> [Prompt]: List every Old Testament passage that the text below on "eye for eye" cites as the source Jesus quotes in Matthew 5:38.
──────── Passage provided ────────
In Matthew 5:38, Jesus is quoting from the Old Testament Law in the following passages:

  • Exodus 21:23-25, “But if there is harm, then you shall pay life for life, (24) eye for eye, tooth for tooth, hand for hand, foot for foot, (25) burn for burn, wound for wound, stripe for stripe” (ESV).
  • Leviticus 24:19-20, “If anyone injures his neighbor, as he has done it shall be done to him, (20) fracture for fracture, eye for eye, tooth for tooth; whatever injury he has given a person shall be given to him” (ESV).
  • Deuteronomy 19:21, “Your eye shall not pity. It shall be life for life, eye for eye, tooth for tooth, hand for hand, foot for foot” (ESV).

When we read thee Old Testament Laws above, they seem severe in our enlightened and sophisticated day. So, why such severity? The answer is below:

“While the law sounds severe to us, in its time it set guidelines against what may have been escalating personal vendettas among people. The principle of retribution, lex talionis, gave judges a formula for dealing with crime. That is, “Make the punishment fit the crime.” The law limited vengeance and helped the court administer punishment that was neither too strict nor too lenient” (Source: Life Application Bible, “Matthew,” p. 102).
──────── Information given ────────
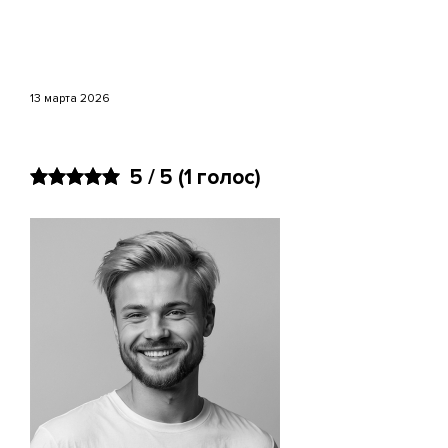
базового понимания поведения
пользователей. По мере роста
приложения и усложнения задач
чаще всего требуется сочетание
инструментов для продуктовой
13 марта 2026
аналитики и маркетинга.
5 / 5
(
1
голос)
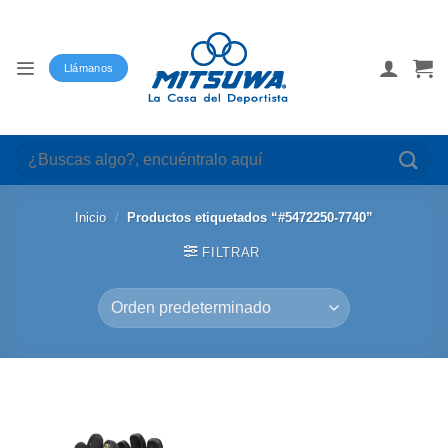
Saltar
al
contenido
Llámanos
Buscar
por:
Inicio
/
Productos etiquetados “#5472250-7740”
FILTRAR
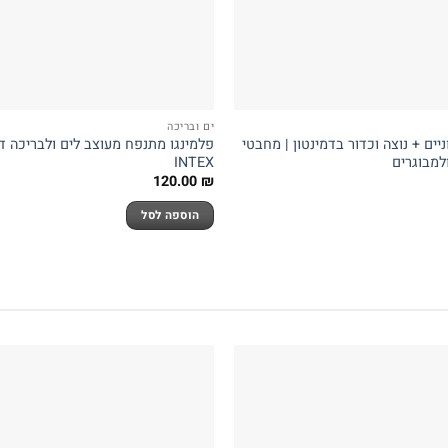
ים ובריכה
ים + נוצה וכדור בדמינטון | מחבטי
ולמבוגרים
INTEX
120.00
₪
הוספה לסל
────────
> [Exercise response]:
Exodus 21:23-25
Leviticus 24:19-20
Deuteronomy 19:21